- **About this task**
Repeat the lines of the material word for word, starting at its beginning and going through the line that contains "Als Liner habe". Leave out the pictures.

- **Exercise inputs**

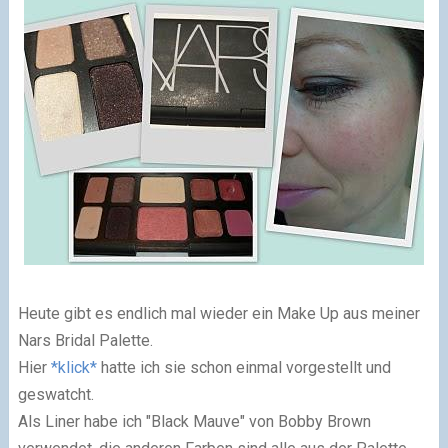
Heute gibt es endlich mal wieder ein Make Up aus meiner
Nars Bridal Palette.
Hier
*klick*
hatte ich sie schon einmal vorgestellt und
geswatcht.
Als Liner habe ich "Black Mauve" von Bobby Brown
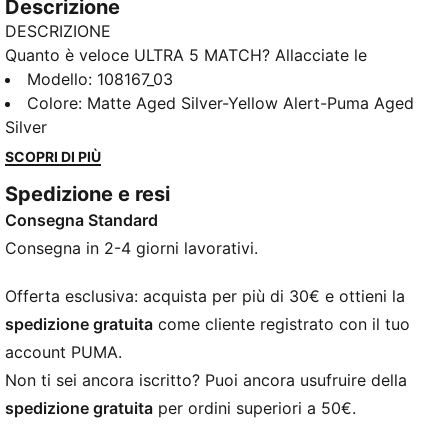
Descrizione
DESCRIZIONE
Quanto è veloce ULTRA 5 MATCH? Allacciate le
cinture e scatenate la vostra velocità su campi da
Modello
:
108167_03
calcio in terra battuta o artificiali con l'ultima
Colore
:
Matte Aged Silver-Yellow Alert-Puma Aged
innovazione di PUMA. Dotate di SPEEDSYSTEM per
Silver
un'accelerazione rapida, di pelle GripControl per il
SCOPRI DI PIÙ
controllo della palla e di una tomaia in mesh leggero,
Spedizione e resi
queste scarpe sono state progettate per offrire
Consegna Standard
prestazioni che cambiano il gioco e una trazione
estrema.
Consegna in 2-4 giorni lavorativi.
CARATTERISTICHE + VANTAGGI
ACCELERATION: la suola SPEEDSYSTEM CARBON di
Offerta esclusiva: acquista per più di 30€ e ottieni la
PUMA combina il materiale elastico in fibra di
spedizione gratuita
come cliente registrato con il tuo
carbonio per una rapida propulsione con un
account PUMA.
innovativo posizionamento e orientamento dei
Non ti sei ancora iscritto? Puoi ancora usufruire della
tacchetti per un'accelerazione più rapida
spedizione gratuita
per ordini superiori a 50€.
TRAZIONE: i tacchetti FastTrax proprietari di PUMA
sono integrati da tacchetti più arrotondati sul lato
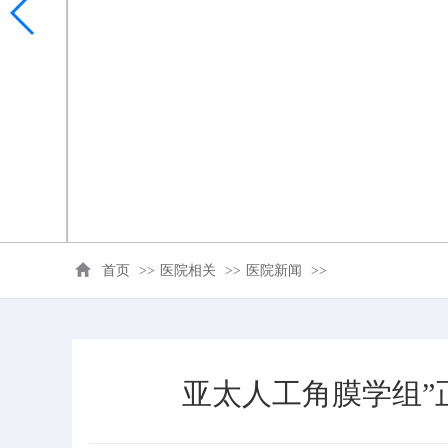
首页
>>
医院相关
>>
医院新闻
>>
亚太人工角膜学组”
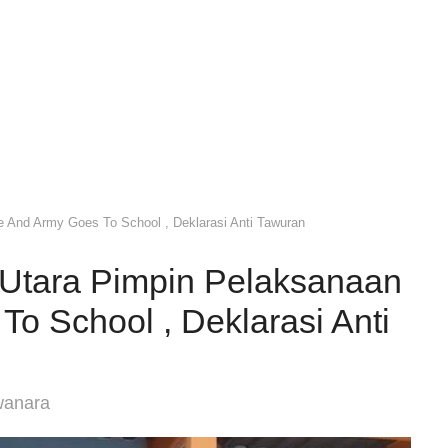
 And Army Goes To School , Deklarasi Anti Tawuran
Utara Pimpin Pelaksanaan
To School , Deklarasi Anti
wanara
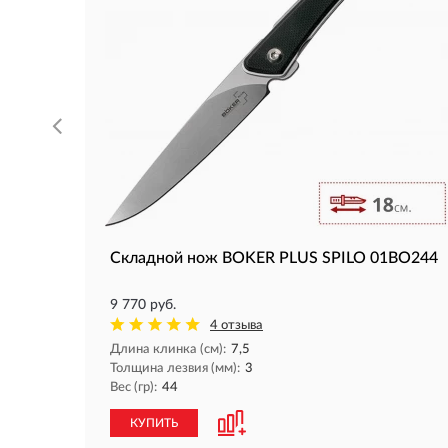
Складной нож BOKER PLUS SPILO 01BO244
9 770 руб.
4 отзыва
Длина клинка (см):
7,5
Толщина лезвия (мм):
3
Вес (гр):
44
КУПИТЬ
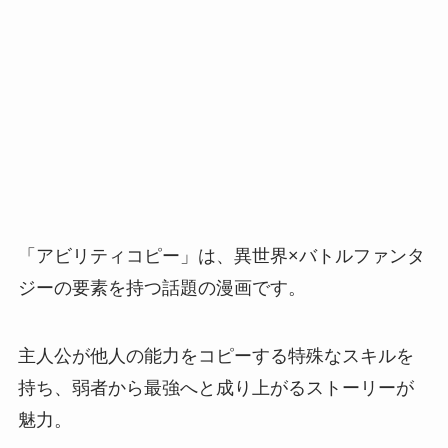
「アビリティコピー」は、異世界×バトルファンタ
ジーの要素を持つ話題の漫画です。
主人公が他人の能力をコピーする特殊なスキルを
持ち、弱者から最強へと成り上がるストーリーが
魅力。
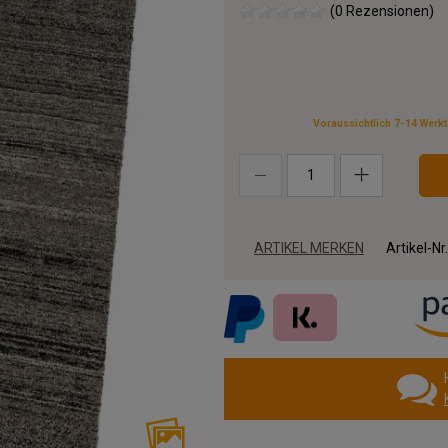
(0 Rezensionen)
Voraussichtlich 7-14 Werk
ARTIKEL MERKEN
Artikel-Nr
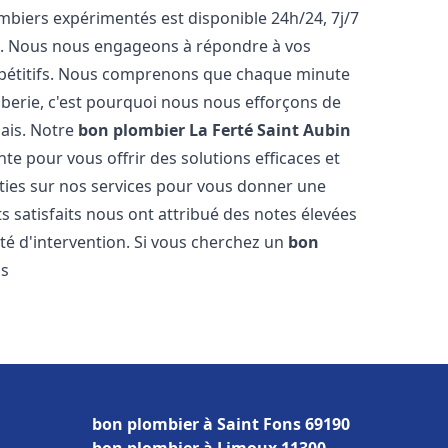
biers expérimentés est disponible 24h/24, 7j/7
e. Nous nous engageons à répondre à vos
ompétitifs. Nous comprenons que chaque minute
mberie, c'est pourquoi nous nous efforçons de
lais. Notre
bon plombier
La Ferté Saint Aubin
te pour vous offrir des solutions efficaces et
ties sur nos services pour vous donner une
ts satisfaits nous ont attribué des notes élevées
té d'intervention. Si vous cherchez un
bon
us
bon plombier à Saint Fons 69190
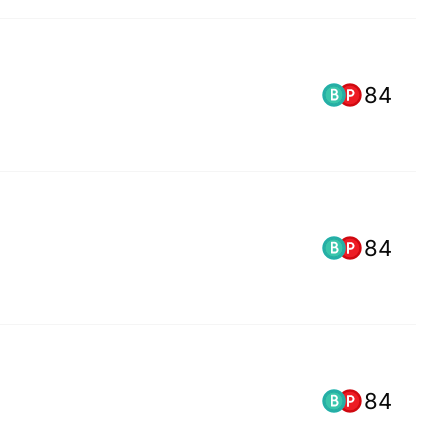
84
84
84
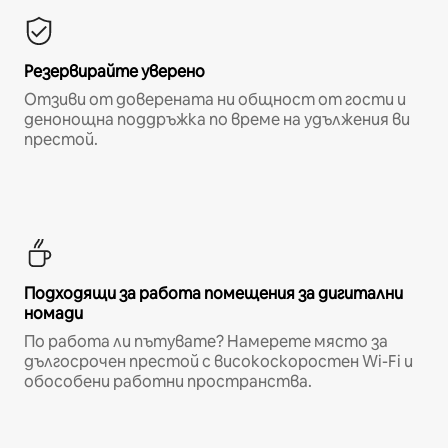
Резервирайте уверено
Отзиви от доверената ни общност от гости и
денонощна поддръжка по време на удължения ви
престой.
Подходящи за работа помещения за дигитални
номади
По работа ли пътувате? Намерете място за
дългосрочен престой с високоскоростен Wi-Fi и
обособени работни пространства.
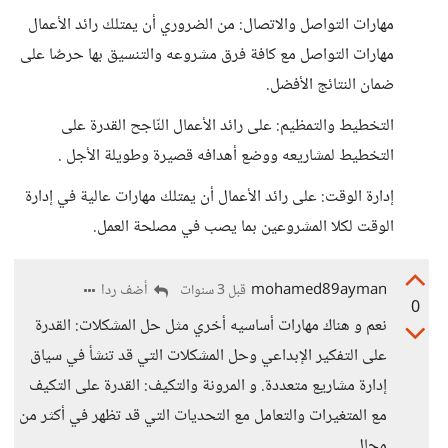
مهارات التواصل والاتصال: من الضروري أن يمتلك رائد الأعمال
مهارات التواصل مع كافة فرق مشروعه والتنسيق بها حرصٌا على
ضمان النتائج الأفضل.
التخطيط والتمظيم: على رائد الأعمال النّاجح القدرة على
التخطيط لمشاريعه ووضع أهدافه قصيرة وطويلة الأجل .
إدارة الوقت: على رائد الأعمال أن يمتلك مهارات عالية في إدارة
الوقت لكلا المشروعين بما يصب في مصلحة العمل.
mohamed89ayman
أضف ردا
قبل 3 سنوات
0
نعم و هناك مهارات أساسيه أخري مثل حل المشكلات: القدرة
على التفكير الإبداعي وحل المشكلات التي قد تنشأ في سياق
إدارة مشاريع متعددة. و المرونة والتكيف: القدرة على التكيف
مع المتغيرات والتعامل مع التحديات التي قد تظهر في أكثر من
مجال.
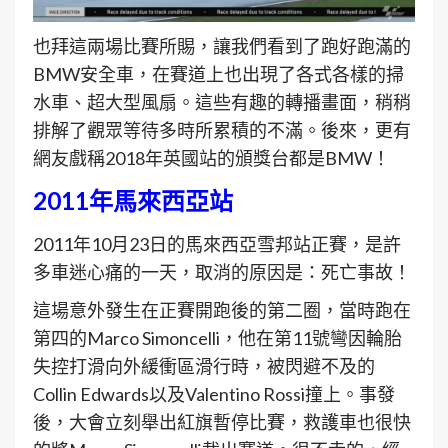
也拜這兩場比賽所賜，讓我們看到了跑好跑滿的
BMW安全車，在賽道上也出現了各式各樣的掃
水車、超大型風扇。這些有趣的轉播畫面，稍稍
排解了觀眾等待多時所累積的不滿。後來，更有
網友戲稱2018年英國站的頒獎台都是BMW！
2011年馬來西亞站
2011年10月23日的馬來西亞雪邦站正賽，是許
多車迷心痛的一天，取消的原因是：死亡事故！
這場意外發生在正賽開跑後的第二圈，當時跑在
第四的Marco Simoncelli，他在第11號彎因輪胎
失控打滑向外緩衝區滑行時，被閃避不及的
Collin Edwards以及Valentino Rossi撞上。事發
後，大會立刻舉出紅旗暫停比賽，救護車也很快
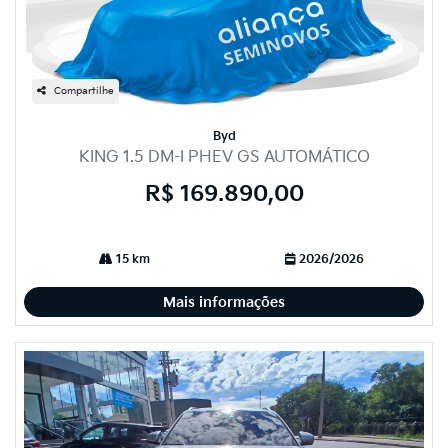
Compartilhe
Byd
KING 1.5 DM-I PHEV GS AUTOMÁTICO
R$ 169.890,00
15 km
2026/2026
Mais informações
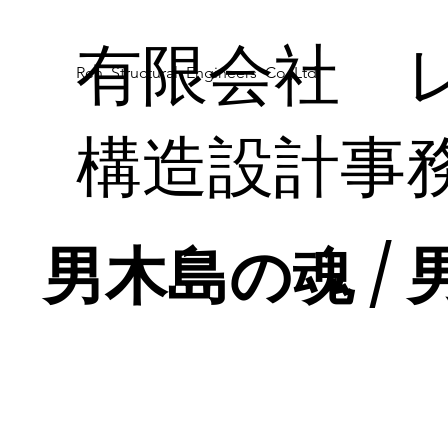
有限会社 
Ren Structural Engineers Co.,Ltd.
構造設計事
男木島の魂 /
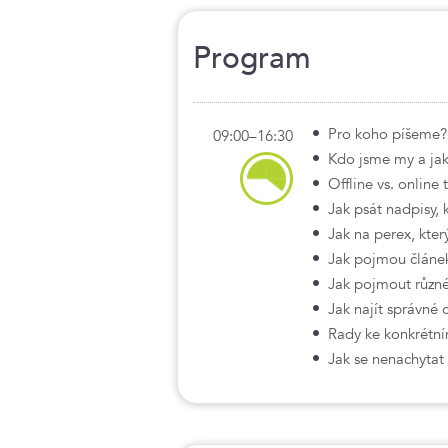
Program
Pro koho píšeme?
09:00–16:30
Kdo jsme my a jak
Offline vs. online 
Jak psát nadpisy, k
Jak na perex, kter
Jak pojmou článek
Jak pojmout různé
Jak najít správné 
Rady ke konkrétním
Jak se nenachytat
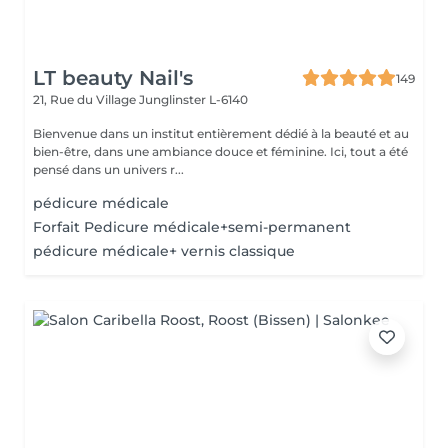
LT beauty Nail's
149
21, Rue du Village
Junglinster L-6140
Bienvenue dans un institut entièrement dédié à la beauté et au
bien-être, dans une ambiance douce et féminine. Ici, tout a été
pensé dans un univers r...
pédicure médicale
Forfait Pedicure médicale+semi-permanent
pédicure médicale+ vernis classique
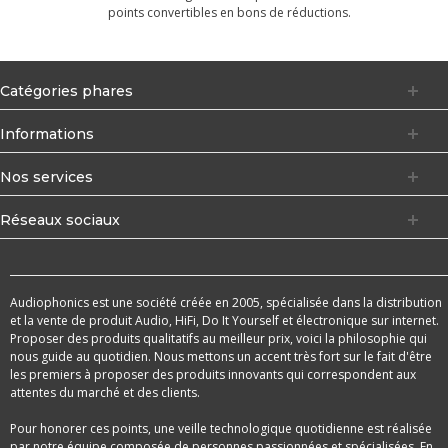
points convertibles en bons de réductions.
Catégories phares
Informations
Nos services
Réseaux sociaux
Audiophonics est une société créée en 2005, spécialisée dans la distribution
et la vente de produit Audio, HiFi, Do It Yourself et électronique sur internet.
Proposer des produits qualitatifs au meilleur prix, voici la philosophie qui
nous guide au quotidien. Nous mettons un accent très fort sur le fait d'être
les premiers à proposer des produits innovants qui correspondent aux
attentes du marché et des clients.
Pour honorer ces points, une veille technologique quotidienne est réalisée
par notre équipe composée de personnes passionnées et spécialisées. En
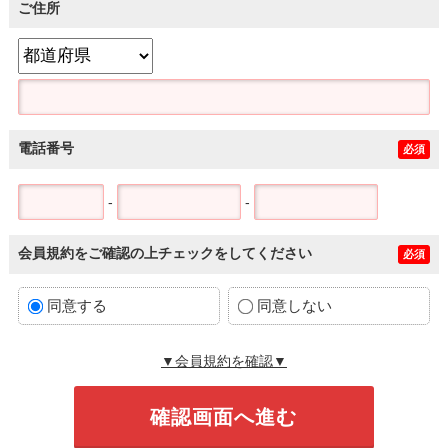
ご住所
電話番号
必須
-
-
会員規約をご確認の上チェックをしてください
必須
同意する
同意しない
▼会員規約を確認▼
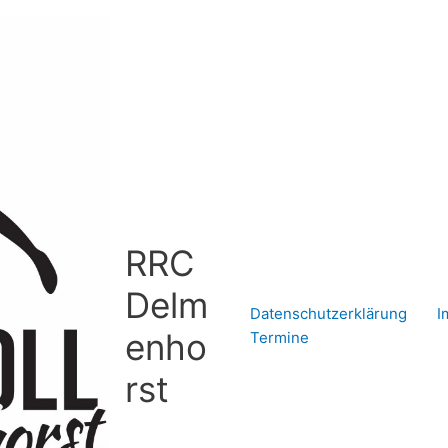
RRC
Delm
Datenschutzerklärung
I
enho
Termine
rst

- **Written answer**
Heute gibt es endlich mal wieder ein Make Up aus meiner
Nars Bridal Palette.
Hier
*klick*
hatte ich sie schon einmal vorgestellt und
geswatcht.
Als Liner habe ich "Black Mauve" von Bobby Brown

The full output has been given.